READING TEXT:
- - - -

Antoni's work focuses on process and the transitions between the making and finished product, often portraying feminist ideals.
She emphasizes the human body in her pieces, such as her mouth, hair, eyelashes, and, through technological scanning, brain, using it as a tool of creation or as the subject of her pieces, exploring intimacy between the spectator and the artist.
Her work blurs the distinction between performance art and sculpture.
She describes her work by saying "I am interested in extreme acts that pull you in, as unconventional as they may be"
She currently resides in Brooklyn, New York.
Represented by Luhring Augustine Gallery, NY, and Anthony Meier Fine Arts, San Francisco.
Antoni was born January 19, 1964, in Freeport, Bahamas.
In 1977, she moved to Florida for attending her boarding school.
She graduated from Sarah Lawrence College in 1986 with a B.A.degree.
She received a M.F.A. degree in 1989 in Sculpture from Rhode Island School of Design.
Although she was educated in the United States, her experience growing up in the Bahamas is influential in her work.
Her difficulty acclimating to American society is what drove her to use her body as a tool, as she felt her body language made her stand out.
Tableau vivants, a static scene containing one or more actors or models, are an art form that Antoni has used in her work.
In her work Gnaw (1992), Antoni used her mouth to bite, chew, and carve the corners and edges of two 600 lb (300 kg) cubes, one made of chocolate and the other of lard.

- - - -

(Collected data entries)

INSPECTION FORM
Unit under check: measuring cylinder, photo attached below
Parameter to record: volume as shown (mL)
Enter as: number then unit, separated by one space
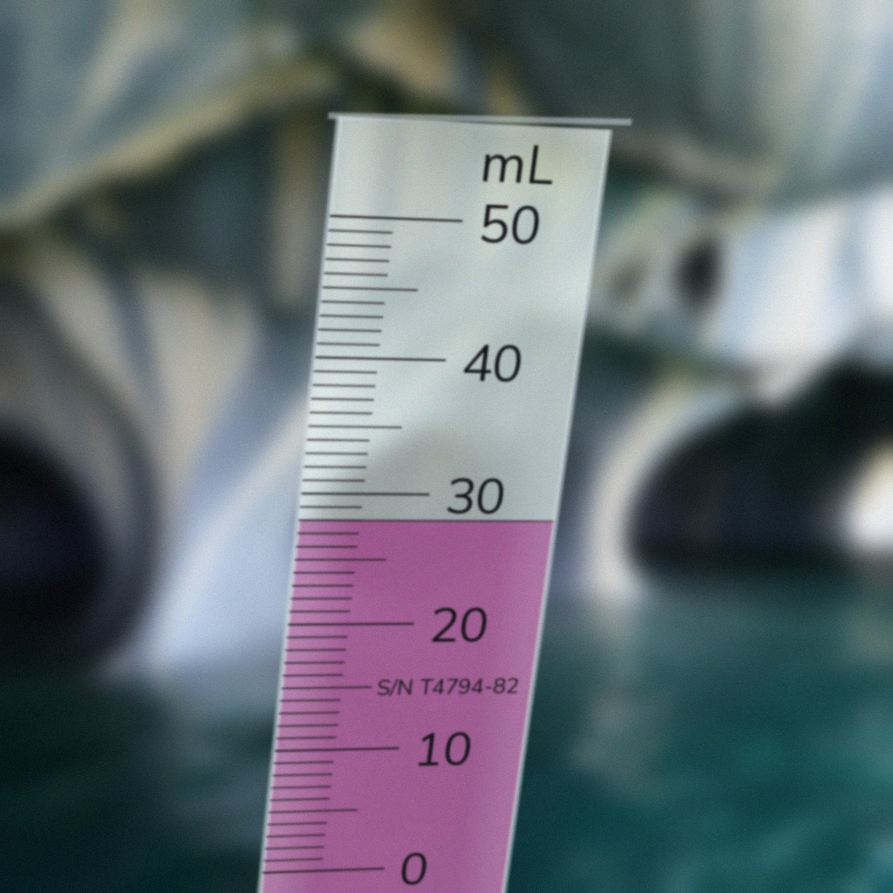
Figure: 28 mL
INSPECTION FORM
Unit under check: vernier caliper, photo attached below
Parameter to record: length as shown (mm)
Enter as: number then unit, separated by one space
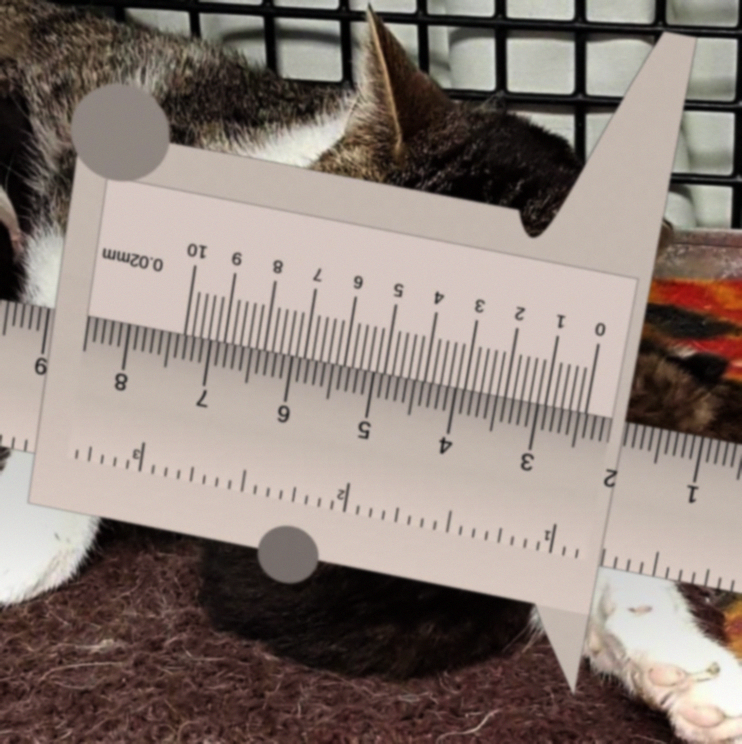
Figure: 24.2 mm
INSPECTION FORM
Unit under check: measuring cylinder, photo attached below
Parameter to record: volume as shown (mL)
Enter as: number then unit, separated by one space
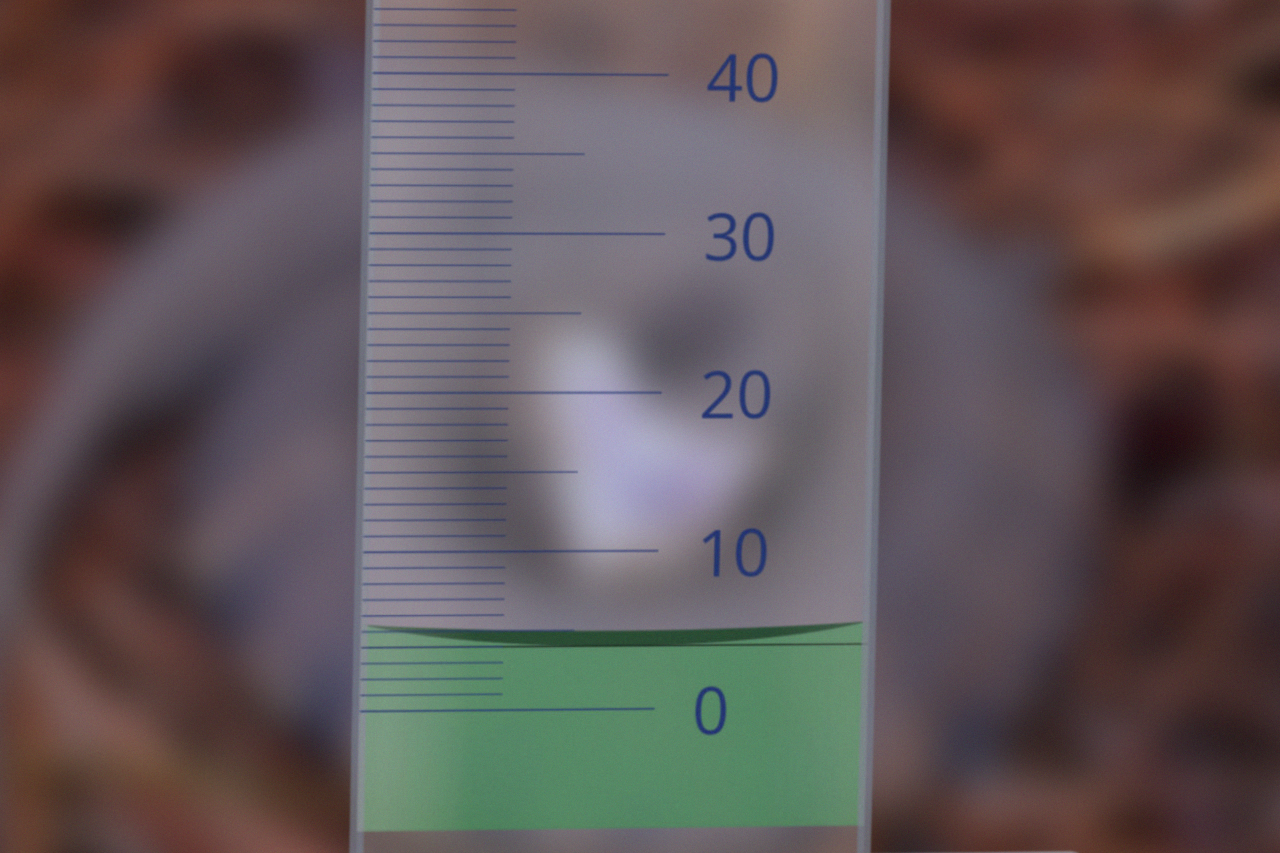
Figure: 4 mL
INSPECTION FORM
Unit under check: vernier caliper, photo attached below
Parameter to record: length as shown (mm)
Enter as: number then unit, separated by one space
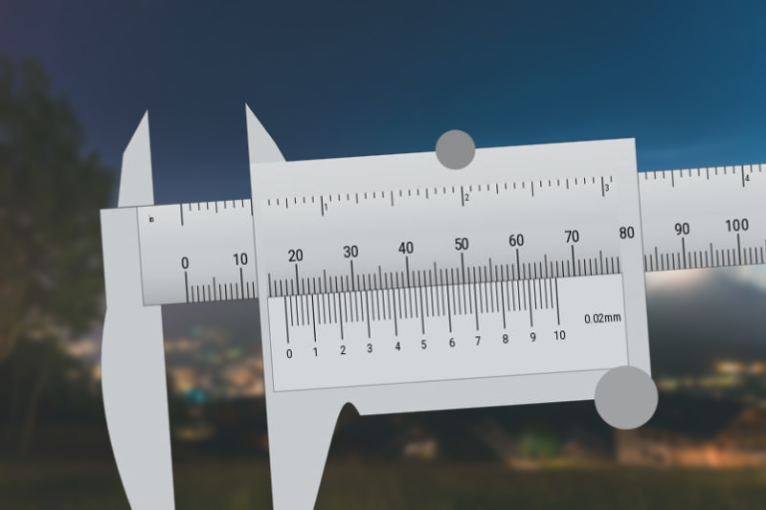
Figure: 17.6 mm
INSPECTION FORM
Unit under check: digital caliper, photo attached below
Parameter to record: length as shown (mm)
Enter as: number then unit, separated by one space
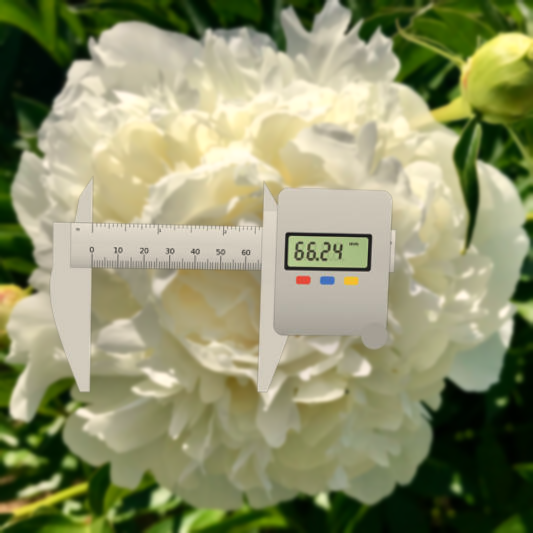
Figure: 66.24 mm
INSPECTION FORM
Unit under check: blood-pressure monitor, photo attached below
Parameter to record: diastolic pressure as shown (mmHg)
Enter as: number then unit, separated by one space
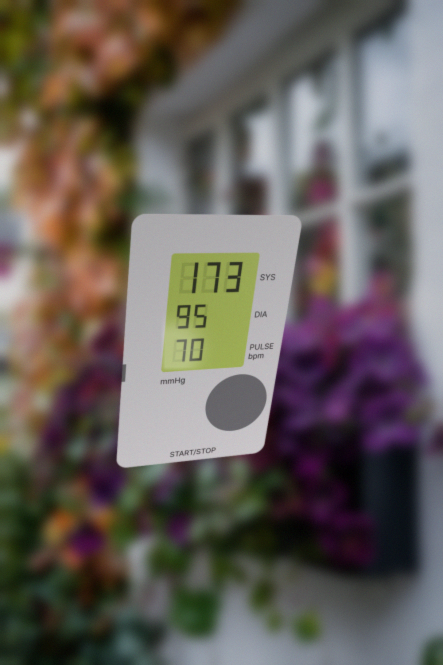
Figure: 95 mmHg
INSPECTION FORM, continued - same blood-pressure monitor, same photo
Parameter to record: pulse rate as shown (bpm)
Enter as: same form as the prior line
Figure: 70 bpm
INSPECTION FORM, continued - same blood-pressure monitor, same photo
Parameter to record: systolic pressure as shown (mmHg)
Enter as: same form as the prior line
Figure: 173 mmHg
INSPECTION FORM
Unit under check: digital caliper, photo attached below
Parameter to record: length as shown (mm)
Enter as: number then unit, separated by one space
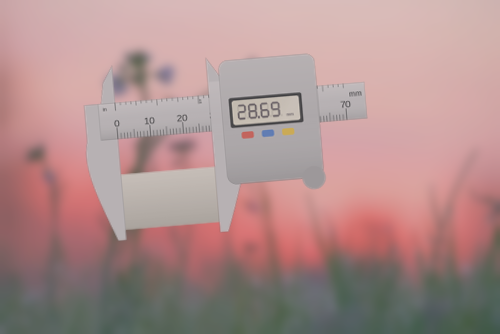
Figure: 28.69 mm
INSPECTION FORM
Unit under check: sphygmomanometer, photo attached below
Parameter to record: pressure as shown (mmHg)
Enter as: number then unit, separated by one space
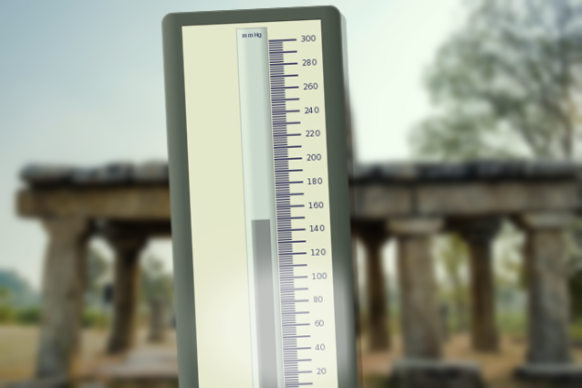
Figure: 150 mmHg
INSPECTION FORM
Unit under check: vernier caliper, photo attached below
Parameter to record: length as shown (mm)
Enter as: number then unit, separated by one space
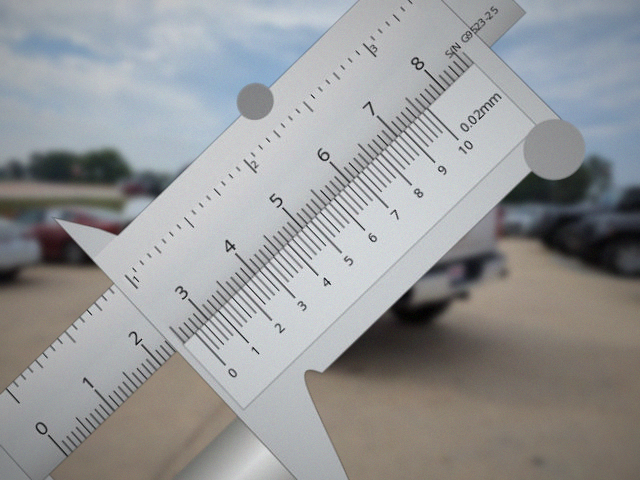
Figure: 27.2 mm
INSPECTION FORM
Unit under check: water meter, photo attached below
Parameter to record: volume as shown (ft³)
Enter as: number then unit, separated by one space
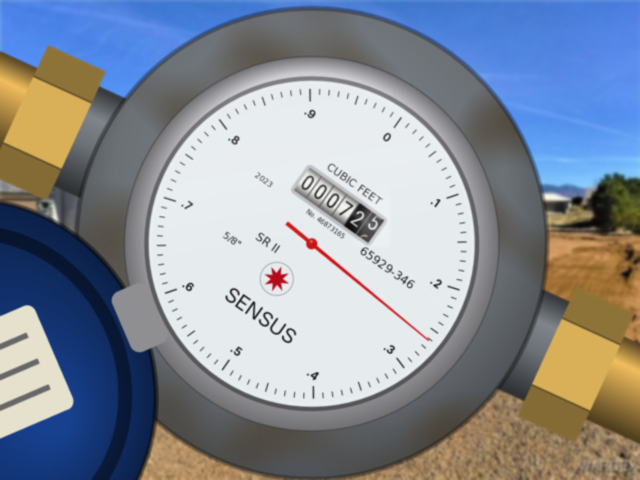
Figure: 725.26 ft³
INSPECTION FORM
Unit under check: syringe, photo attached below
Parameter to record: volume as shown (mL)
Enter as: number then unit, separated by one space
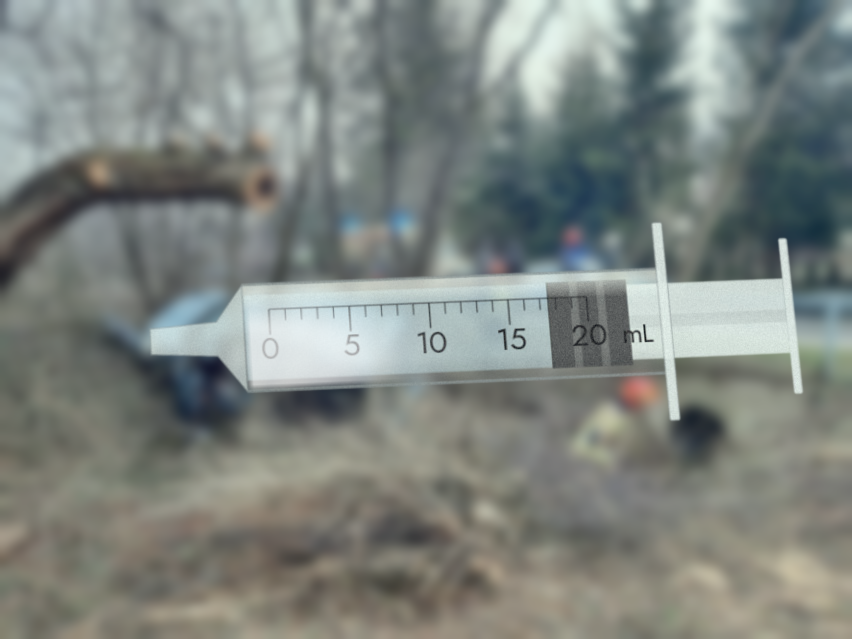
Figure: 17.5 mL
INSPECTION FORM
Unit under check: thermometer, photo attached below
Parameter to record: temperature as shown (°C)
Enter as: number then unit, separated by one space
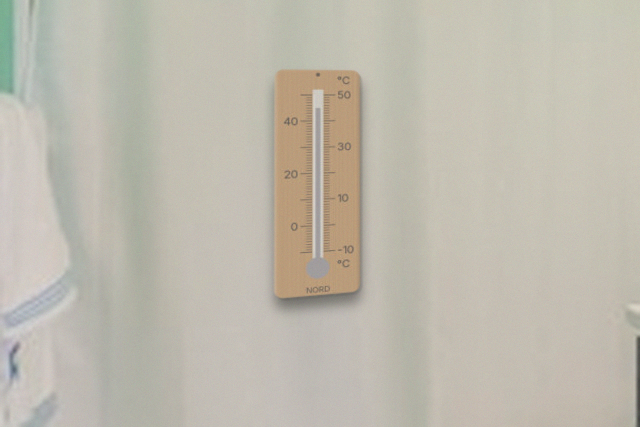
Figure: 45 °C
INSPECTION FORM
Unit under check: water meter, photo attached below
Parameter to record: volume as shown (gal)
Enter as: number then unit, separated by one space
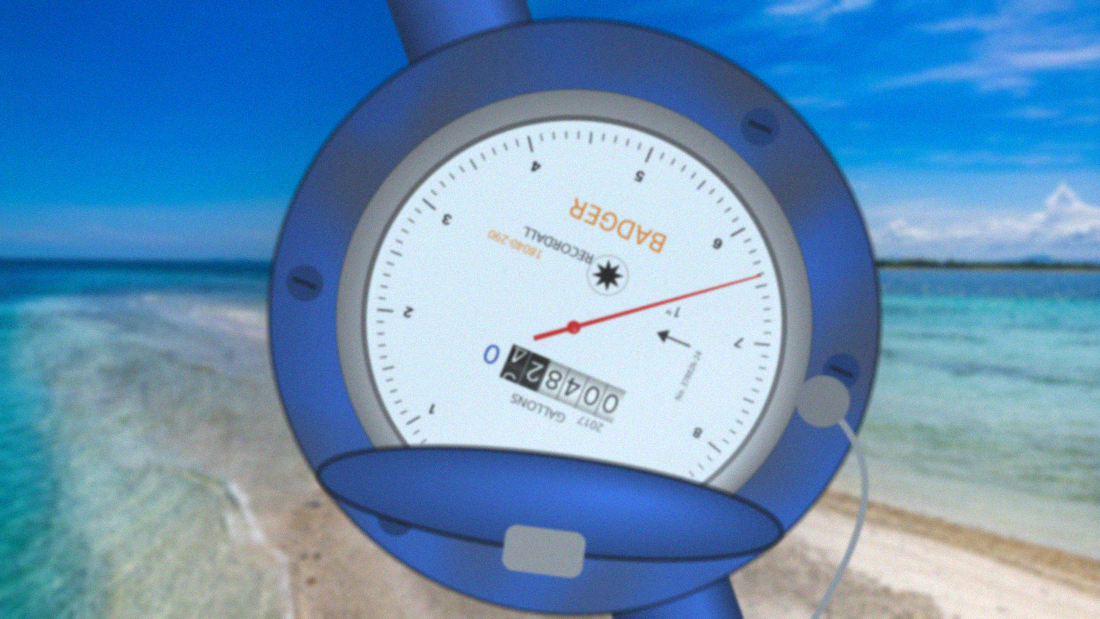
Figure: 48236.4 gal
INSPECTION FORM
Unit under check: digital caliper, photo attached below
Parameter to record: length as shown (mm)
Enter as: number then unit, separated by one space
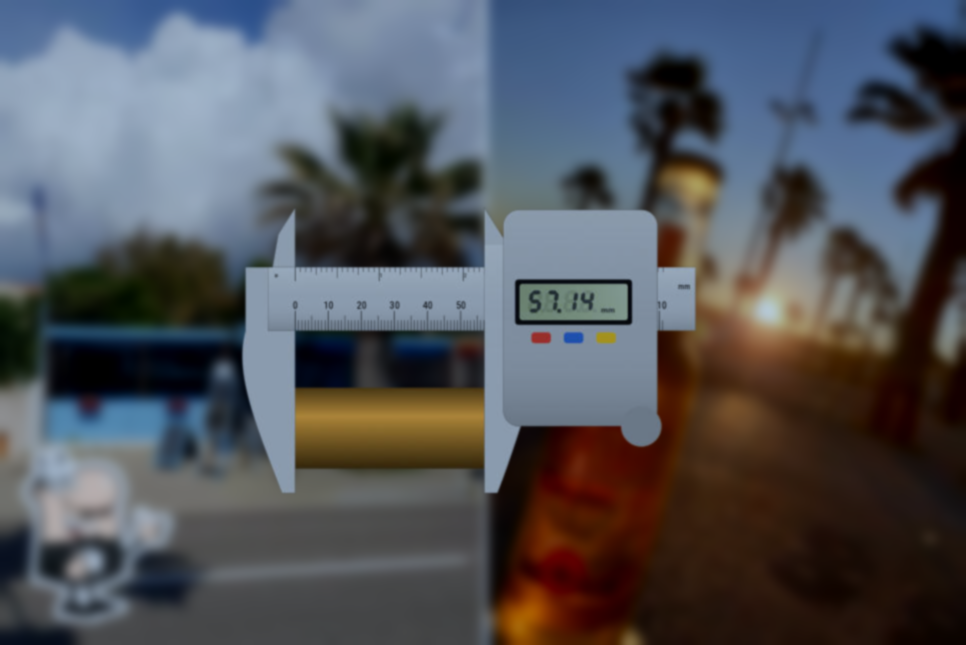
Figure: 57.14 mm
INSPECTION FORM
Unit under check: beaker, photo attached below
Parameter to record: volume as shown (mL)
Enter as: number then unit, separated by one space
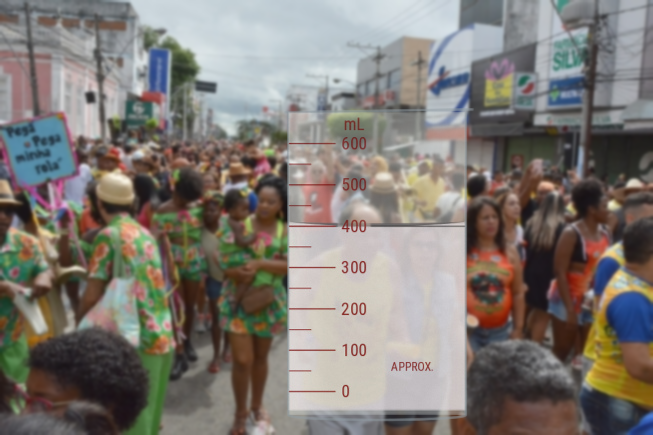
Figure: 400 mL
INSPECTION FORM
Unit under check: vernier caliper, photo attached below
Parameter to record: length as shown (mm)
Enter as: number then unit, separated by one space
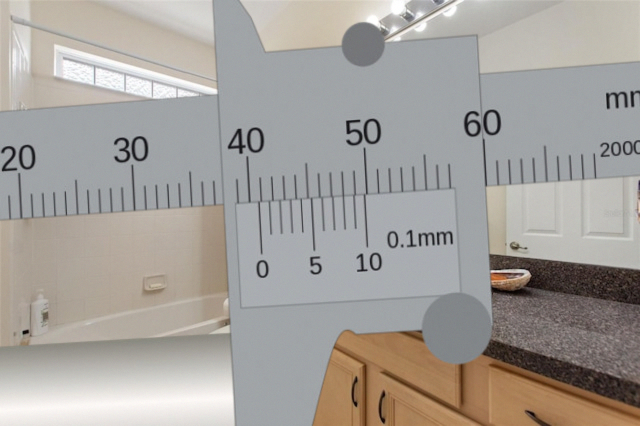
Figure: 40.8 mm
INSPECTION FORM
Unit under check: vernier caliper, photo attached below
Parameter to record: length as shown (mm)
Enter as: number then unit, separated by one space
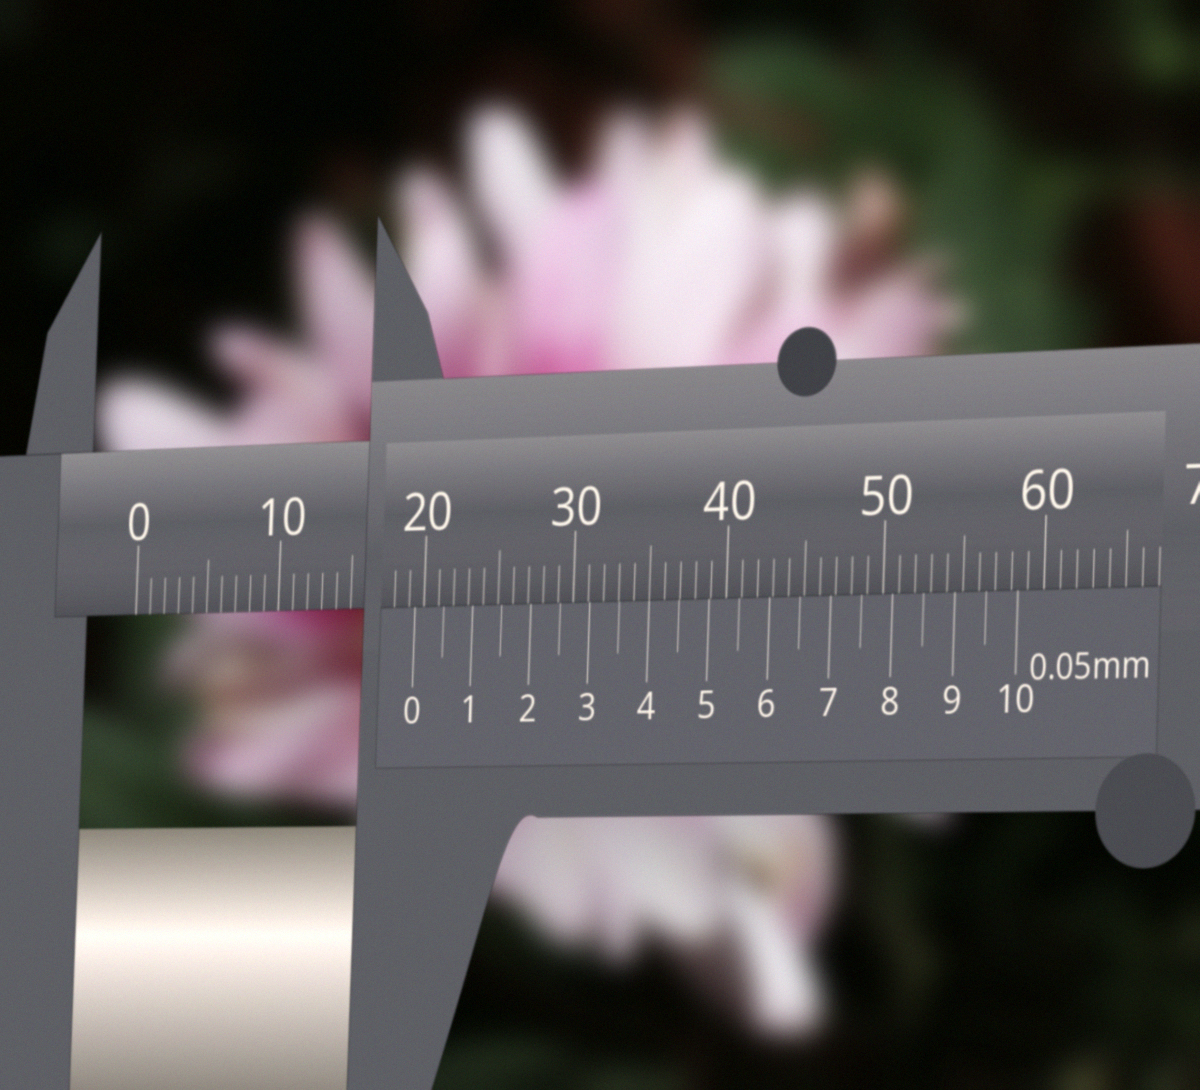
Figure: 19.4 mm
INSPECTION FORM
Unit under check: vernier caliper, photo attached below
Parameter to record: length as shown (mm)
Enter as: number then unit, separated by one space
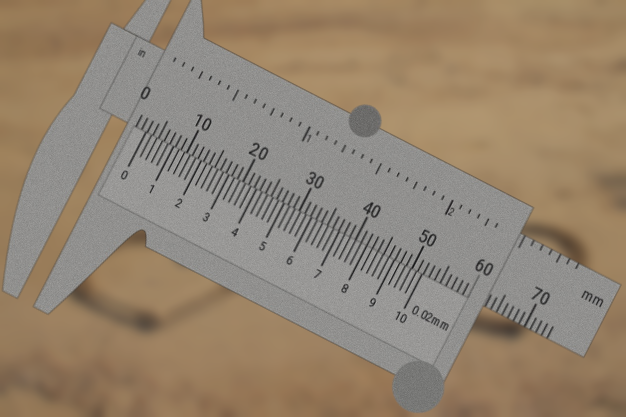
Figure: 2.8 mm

- - - -

QUESTIONS ON THE MATERIAL:
A) List the parts of the body that the artist profile names as used or explored in Antoni's pieces.
B) Answer these questions using the artist profile:
(i) In what city and country was Antoni born?
(ii) Which school awarded Antoni her M.F.A. degree?
(iii) What two materials were the cubes in Gnaw made of?
C) Transcribe the artist profile from "Antoni was born" to "other of lard.".

RESULTS BY TASK:
A) mouth, hair, eyelashes, brain

B)
(i) Freeport, Bahamas
(ii) Rhode Island School of Design
(iii) Chocolate and lard

C)
Antoni was born January 19, 1964, in Freeport, Bahamas.
In 1977, she moved to Florida for attending her boarding school.
She graduated from Sarah Lawrence College in 1986 with a B.A.degree.
She received a M.F.A. degree in 1989 in Sculpture from Rhode Island School of Design.
Although she was educated in the United States, her experience growing up in the Bahamas is influential in her work.
Her difficulty acclimating to American society is what drove her to use her body as a tool, as she felt her body language made her stand out.
Tableau vivants, a static scene containing one or more actors or models, are an art form that Antoni has used in her work.
In her work Gnaw (1992), Antoni used her mouth to bite, chew, and carve the corners and edges of two 600 lb (300 kg) cubes, one made of chocolate and the other of lard.